I'm glad I'm NBU 
This student also seems to avoid sending emails if she can help it. I know I am old-fashioned, my work emails are generally written like letters (Dear Firstname,... Text in full sentences... Best wishes). I get one-line, 4-word, half-sentence replies from her, if she replies at all. Earlier this week, I had to leave early and left her to collect the last set of readings from her experiment (all done by computer, very simple), told her to email the file to me so I could process the data in the morning before she arrived. No email arrived, of course. So I had to do the desk-corner-look-dance the next morning until she arrived, then ask for the file, then process the data, before we could get into the lab (couple of hours of delay).

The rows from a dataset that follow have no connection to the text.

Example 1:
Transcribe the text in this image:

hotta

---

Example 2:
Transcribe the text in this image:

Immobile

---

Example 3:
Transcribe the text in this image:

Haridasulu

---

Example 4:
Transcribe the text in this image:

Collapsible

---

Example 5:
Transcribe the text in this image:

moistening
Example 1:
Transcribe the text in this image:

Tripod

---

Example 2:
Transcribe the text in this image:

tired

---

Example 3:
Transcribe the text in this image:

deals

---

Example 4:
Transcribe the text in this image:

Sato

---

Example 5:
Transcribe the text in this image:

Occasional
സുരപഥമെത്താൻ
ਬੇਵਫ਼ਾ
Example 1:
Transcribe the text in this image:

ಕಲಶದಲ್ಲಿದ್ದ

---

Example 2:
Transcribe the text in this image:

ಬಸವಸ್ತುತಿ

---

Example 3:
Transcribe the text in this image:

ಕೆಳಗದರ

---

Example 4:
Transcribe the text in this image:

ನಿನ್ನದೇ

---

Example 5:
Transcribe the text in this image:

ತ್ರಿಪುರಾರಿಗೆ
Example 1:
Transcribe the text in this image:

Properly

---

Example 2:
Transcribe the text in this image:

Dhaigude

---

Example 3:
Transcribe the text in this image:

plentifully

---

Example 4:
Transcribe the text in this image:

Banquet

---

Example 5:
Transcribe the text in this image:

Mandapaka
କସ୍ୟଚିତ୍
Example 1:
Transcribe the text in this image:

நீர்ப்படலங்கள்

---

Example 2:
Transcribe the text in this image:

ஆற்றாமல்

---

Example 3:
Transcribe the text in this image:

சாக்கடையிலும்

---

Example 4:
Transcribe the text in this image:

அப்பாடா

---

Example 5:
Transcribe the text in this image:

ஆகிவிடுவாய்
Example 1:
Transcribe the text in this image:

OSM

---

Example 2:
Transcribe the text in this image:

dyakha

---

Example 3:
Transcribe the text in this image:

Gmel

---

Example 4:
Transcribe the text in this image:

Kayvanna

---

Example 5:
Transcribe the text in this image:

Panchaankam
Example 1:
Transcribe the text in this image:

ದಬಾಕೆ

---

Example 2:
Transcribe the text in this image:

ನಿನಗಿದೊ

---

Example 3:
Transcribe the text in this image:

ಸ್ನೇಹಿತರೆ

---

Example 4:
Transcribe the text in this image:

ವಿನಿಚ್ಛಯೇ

Don't get me wrong - I understand the horror of initiating any kind of interaction or conversation. e.g. I still have to psych myself up before making a phone call, and if I can do the thing by email/text I'll always choose that.

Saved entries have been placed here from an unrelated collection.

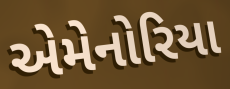
એમેનોરિયા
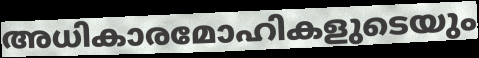
അധികാരമോഹികളുടെയും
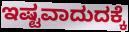
ಇಷ್ಟವಾದುದಕ್ಕೆ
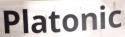
Platonic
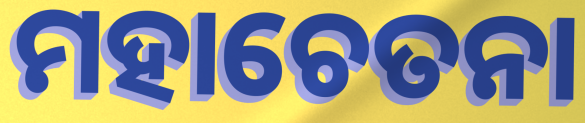
ମହାଚେତନା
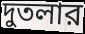
দুতলার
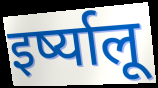
इर्ष्यालू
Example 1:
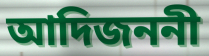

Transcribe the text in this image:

আদিজননী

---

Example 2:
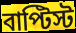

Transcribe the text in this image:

বাপ্টিস্ট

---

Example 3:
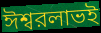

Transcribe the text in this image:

ঈশ্বরলাভই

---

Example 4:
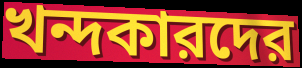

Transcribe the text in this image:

খন্দকারদের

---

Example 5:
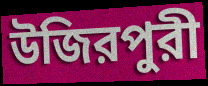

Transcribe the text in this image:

উজিরপুরী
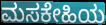
ಮಸಕೇಹಿಯ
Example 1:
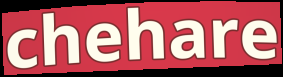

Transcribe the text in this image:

chehare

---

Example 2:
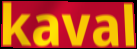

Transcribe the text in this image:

kaval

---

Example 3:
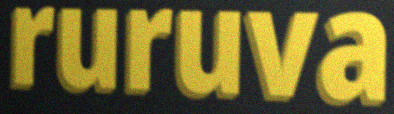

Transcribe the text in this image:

ruruva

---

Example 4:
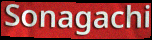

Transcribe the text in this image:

Sonagachi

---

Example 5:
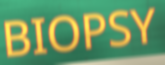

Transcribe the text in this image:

BIOPSY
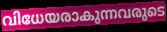
വിധേയരാകുന്നവരുടെ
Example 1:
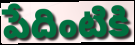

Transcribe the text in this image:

పేదింటికి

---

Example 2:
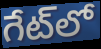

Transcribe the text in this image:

గేట్‌లో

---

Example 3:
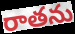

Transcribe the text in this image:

రాతను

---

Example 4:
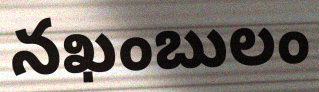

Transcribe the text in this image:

నఖంబులం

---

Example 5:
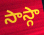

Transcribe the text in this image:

సాస్గా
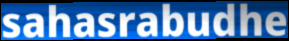
sahasrabudhe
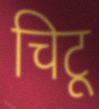
चिटू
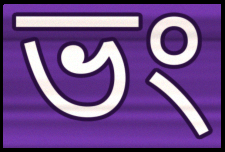
ভং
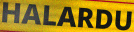
HALARDU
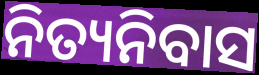
ନିତ୍ୟନିବାସ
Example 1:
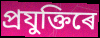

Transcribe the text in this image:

প্ৰযুক্তিৰে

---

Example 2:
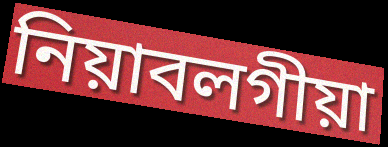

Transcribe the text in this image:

নিয়াবলগীয়া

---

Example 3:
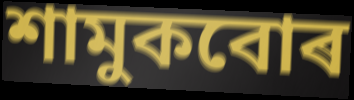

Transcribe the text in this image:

শামুকবোৰ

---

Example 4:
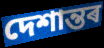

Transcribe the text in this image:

দেশান্তৰ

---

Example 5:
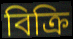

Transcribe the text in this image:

বিক্ৰি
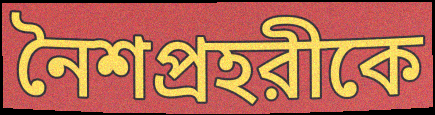
নৈশপ্রহরীকে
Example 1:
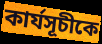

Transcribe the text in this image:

কার্যসূচীকে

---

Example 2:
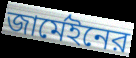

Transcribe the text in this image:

জার্মেইনের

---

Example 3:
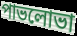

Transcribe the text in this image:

পাভলোভা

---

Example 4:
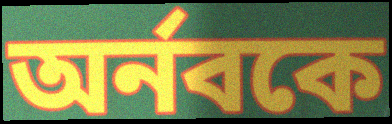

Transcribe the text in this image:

অর্নবকে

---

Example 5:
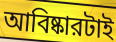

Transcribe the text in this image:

আবিষ্কারটাই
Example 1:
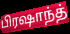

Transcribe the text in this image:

பிரஷாந்த்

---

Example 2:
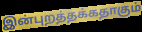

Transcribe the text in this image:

இன்புறத்தக்கதாகும்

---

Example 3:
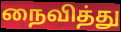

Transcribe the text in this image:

நைவித்து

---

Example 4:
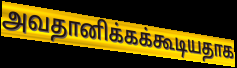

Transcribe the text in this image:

அவதானிக்கக்கூடியதாக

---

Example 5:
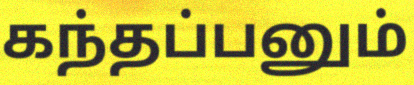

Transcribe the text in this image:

கந்தப்பனும்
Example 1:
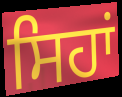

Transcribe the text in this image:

ਸਿਹਾਂ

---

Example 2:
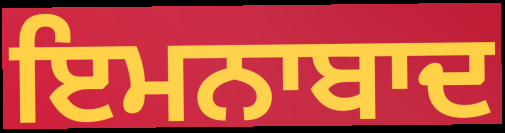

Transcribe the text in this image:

ਇਮਨਾਬਾਦ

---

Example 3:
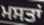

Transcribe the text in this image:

ਮਸਤਾਂ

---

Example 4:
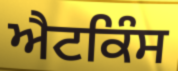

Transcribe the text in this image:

ਐਟਕਿੰਸ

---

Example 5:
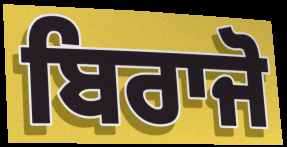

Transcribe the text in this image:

ਬਿਰਾਜੋ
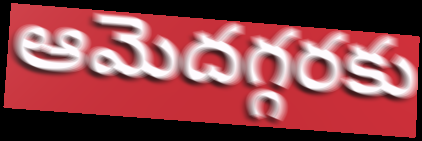
ఆమెదగ్గరకు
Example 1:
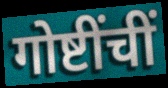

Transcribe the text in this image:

गोष्टींचीं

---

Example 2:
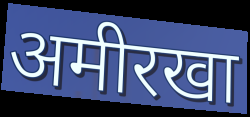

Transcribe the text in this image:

अमीरखा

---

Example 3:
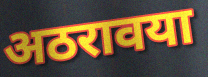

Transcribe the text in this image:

अठरावया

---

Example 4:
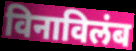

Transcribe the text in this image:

विनाविलंब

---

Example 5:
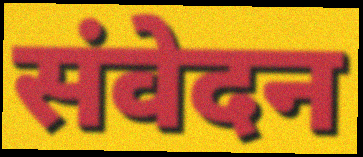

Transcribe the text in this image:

But some of these young 'uns seem extra extra avoidant of even the most basic and common interactions. I wonder if it's because technology means they've generally never had to even try to overcome their natural reluctance to interact with others?
I sort of recall, as a small child, being terrified if my parents told me to ask in a shop for something, request the bill from the waiter, etc. But in those days you had to learn to do it else you'd never get anything done. Now for example, my DC never have to ask the bus driver for a child ticket because they pre-buy said tickets on their smartphone app. Once, they happened not to have any tickets ready and were frantically trying to buy as we were running to catch the bus. I said, "Don't panic, just buy from the driver!" and was met by wails of despair, "But then I have to speak to him!!" And I think my DC are quite well-trained in the matters of speaking-nicely-to-people-to-obtain-services and polite-social-conversation-with-strangers compared to some others.
I would be totally on board with Bint's teen-homing test!